Text

On Wed, May 9, 2012 at 8:39 AM, Jonathan Wakely <[email protected]> wrote:
> On 7 May 2012 18:35, K. Frank wrote:
>> Hello Ruben and Gabriel!
>
> N.B. I'm not on the mingw lists, so please keep me CC'd if you want
> responses or any help from me in enhancing libstdc++ to work better on
> Windows.
>
>
>> And my P.S.:  As I mentioned in my earlier post, I have been using Ruben's
>> <thread>-enabled build, and it passes all of my tests.  So the approach of
>> sticking with the winpthreads implementation of <thread> and directing
>> any available manpower to fixing and/or improving it rather than to building
>> a separate implementation seems on the surface sensible.
>
> The C++11 thread library exposes native OS handle via the
> "native_handle()" member functions.  A <thread> implementation based
> on Windows thread primitives would allow mixing std::thread with
> WaitForMultipleObjects, which may be preferable to people who want to
> use mingw's std::thread and combine it with their own code.  I don't
> know if such people exist, I never use Windows except to run Putty to
> connect to GNU/Linux hosts.  If no mingw users care about
> --enable-threads=win32 and don't want a new --enable-threads=win64
> then yes, just using --enable-threads=posix and winpthreads seems
> sensible.  I guess that's a decision for the mingw maintainers.
>
> If however, users want --enable-threads=win32, then my first
> suggestion seems like a reasonable way to give them a better
> experience than they have today.

We do not seem to have Win32 and Win64 maintainers on the libstdc++
side.  That is why I forwarded your message to the WinGW-64 list.
(We do have maintainers on the compiler side; and they are on the
MinGW-64 list :-)
I use Win64 on my windows machines, for some of my programs, but I am
far from an accomplished Windows programmer and I know just
enough to be dangerous so I can't take on a Win64 port role.
However, I do believe a clean Win64 API for C++11 thread is desirable.

Work request
Translate this sentence from the email into Spanish: "However, I do believe a clean Win64 API for C++11 thread is desirable."

Provided data
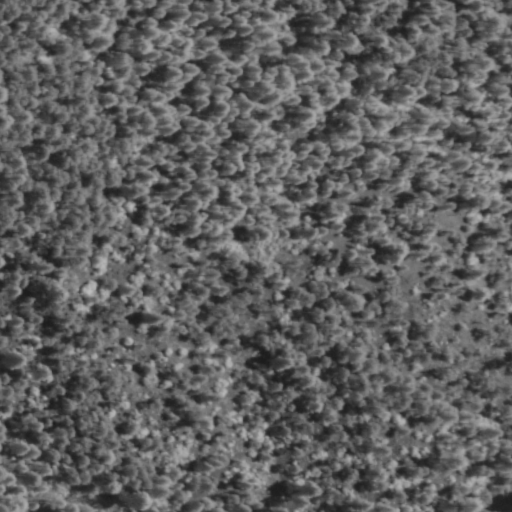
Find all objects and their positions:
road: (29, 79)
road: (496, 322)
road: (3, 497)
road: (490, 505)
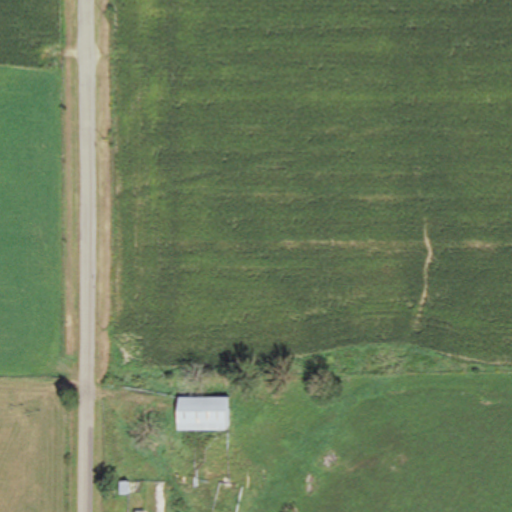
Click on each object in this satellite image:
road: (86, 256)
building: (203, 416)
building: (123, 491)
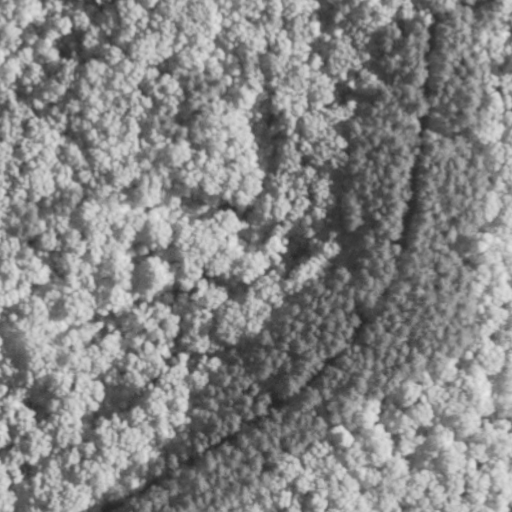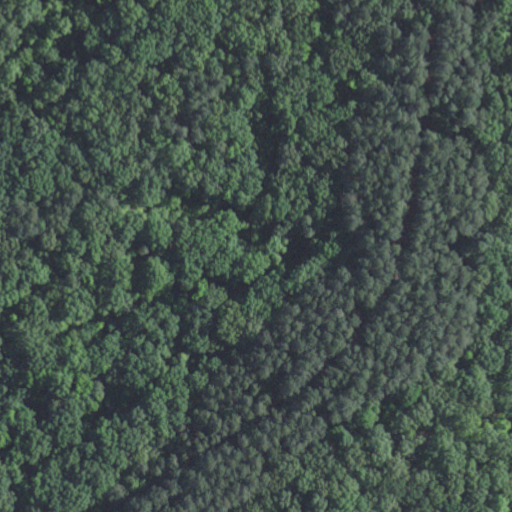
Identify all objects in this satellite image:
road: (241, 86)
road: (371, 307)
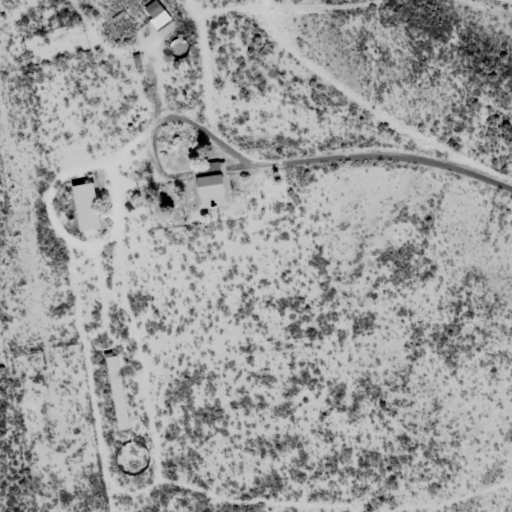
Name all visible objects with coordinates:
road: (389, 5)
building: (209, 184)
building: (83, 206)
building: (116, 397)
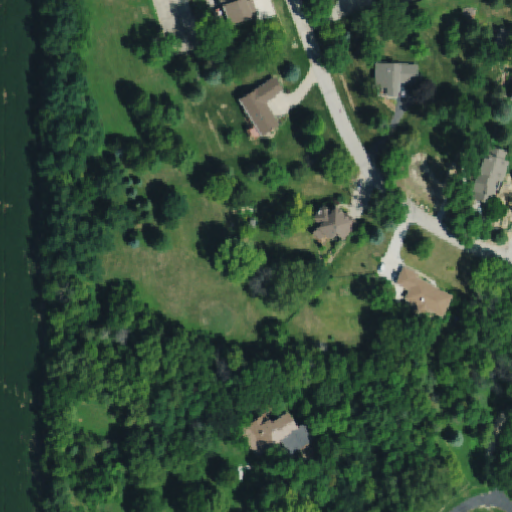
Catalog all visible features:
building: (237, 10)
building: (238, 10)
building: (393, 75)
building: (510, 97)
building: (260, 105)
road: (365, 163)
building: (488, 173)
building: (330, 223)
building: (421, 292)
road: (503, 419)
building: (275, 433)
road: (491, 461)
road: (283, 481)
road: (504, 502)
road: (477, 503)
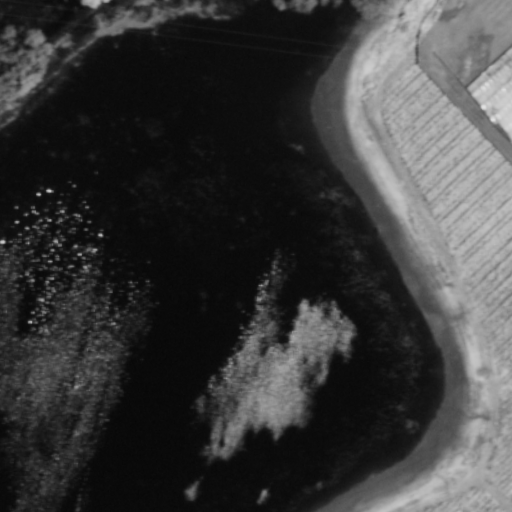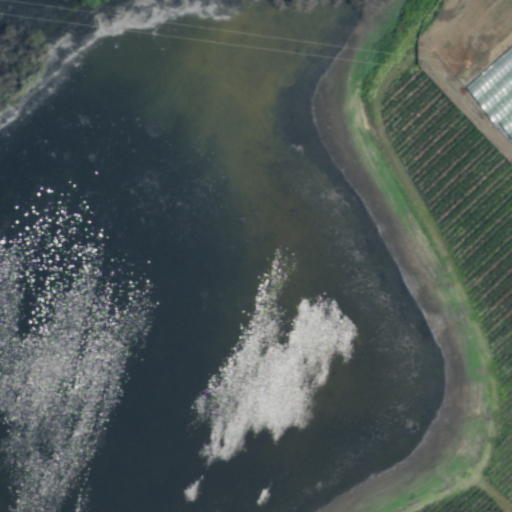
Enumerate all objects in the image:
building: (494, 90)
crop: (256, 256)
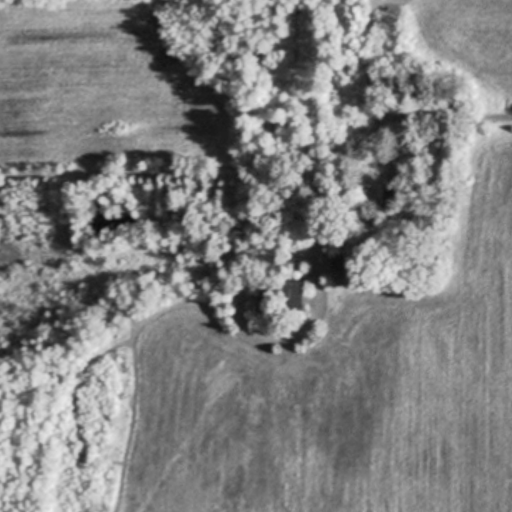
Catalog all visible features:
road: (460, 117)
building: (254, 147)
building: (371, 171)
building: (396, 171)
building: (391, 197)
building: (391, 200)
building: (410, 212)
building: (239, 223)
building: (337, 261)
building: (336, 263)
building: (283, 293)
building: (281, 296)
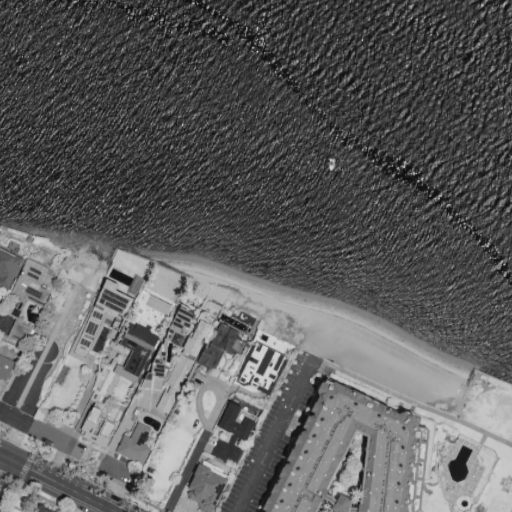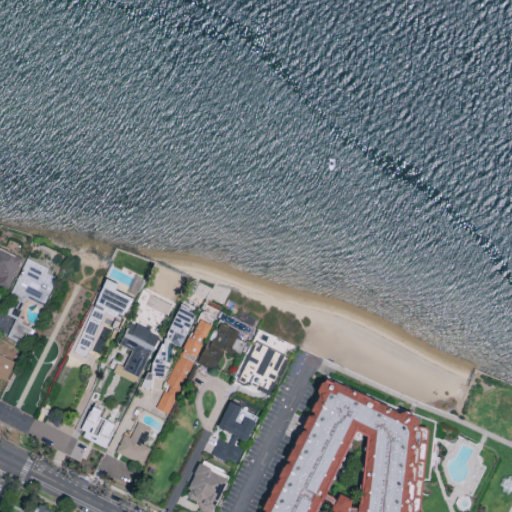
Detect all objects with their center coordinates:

Written answer
Sin embargo, sí creo que es deseable una API limpia de Win64 para los hilos de C++11.